Hilton hotel exterior at dusk showing global expansion and new openings
Hilton's global expansion included major openings and new brand launches across China, Greece, Saudi Arabia, Türkiye and the United States

Capital returns and financing moves

During Q4 the company repurchased 2.8 million shares of common stock. Total capital returned, including dividends, was $792 million for the quarter and $3.3 billion for the full year. In December 2025 Hilton issued $1.0 billion aggregate principal amount of 5.500% Senior Notes due 2034.

Outlook and guidance for 2026

Christopher J. Nassetta, President & Chief Executive Officer of Hilton, framed the results as evidence of the company’s resilient model and growth trajectory as it looks to 2026. Management provided full-year and first-quarter guidance reflecting modest improvement in RevPAR and continued unit growth.

We delivered another quarter of strong bottom-line results, demonstrating the continued strength of our business model. As we look ahead to 2026, we are increasingly optimistic about the tailwinds building, including improving demand patterns, driven by broader macroeconomic growth and major global and domestic events, which, when paired with limited supply growth, should result in stronger RevPAR performance. The quality of our development pipeline, the introduction of our exciting new brands and partnerships, as well as the continued growth in the presence of our existing brands globally, give us confidence in delivering net unit growth between 6.0 percent and 7.0 percent in 2026 and beyond.

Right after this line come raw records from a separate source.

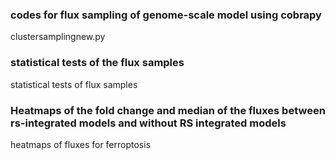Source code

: ### codes for flux sampling of genome-scale model using cobrapy
clustersamplingnew.py

### statistical tests of the flux samples 
statistical tests of flux samples

### Heatmaps of the fold change and median of the fluxes between rs-integrated models and without RS integrated models
heatmaps of fluxes for ferroptosis
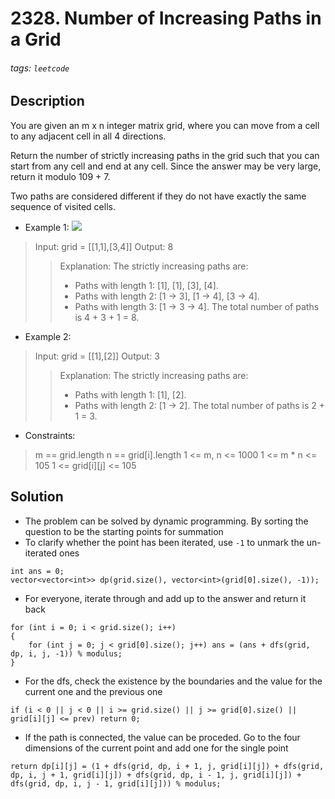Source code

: # 2328. Number of Increasing Paths in a Grid
###### tags: `leetcode`
## Description
You are given an m x n integer matrix grid, where you can move from a cell to any adjacent cell in all 4 directions.

Return the number of strictly increasing paths in the grid such that you can start from any cell and end at any cell. Since the answer may be very large, return it modulo 109 + 7.

Two paths are considered different if they do not have exactly the same sequence of visited cells.

- Example 1:
![](https://assets.leetcode.com/uploads/2022/05/10/griddrawio-4.png)

>Input: grid = [[1,1],[3,4]]
Output: 8
>>Explanation: The strictly increasing paths are:
>>- Paths with length 1: [1], [1], [3], [4].
>>- Paths with length 2: [1 -> 3], [1 -> 4], [3 -> 4].
>>- Paths with length 3: [1 -> 3 -> 4].
The total number of paths is 4 + 3 + 1 = 8.

- Example 2:

>Input: grid = [[1],[2]]
Output: 3
>>Explanation: The strictly increasing paths are:
>>- Paths with length 1: [1], [2].
>>- Paths with length 2: [1 -> 2].
The total number of paths is 2 + 1 = 3.

- Constraints:

>m == grid.length
n == grid[i].length
1 <= m, n <= 1000
1 <= m * n <= 105
1 <= grid[i][j] <= 105

## Solution
- The problem can be solved by dynamic programming. By sorting the question to be the starting points for summation
- To clarify whether the point has been iterated, use `-1` to unmark the un-iterated ones
```cpp=
int ans = 0;
vector<vector<int>> dp(grid.size(), vector<int>(grid[0].size(), -1));
```
- For everyone, iterate through and add up to the answer and return it back
```cpp=
for (int i = 0; i < grid.size(); i++)
{
    for (int j = 0; j < grid[0].size(); j++) ans = (ans + dfs(grid, dp, i, j, -1)) % modulus;
}
```
- For the dfs, check the existence by the boundaries and the value for the current one and the previous one
```cpp=
if (i < 0 || j < 0 || i >= grid.size() || j >= grid[0].size() || grid[i][j] <= prev) return 0;
```
- If the path is connected, the value can be proceded. Go to the four dimensions of the current point and add one for the single point
```cpp=
return dp[i][j] = (1 + dfs(grid, dp, i + 1, j, grid[i][j]) + dfs(grid, dp, i, j + 1, grid[i][j]) + dfs(grid, dp, i - 1, j, grid[i][j]) + dfs(grid, dp, i, j - 1, grid[i][j])) % modulus;
```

  • Full-year 2026 projected system-wide comparable RevPAR growth: 1.0%–2.0% (currency neutral)
  • Net income outlook: $1,982 million to $2,011 million
  • Adjusted EBITDA guidance: $4,000 million to $4,040 million
  • Diluted EPS: $8.49 to $8.61; adjusted diluted EPS: $8.65 to $8.77
  • Capital return target for 2026: approximately $3.5 billion
  • Projected net unit growth: 6.0%–7.0% in 2026

For the first quarter of 2026, Hilton expects system-wide comparable RevPAR growth of 1.0% to 2.0% year-on-year, diluted EPS between $1.87 and $1.93 (adjusted $1.91–$1.97), net income of $436 million to $450 million, and Adjusted EBITDA of $875 million to $895 million.

Why this matters to travelers and the industry

Hilton’s 2025 results matter because they underline continued investment in new properties and brands globally, which expands accommodation choices and may improve access to branded rooms in emerging markets. For travellers, this can mean more destinations with Hilton-branded options, new lifestyle and apartment-style inventory, and expanded loyalty experiences such as Hilton Honors Adventures. For the wider hospitality industry, the company’s sizeable pipeline and projected net unit growth signal ongoing confidence in travel demand recovery and sustained development activity in 2026.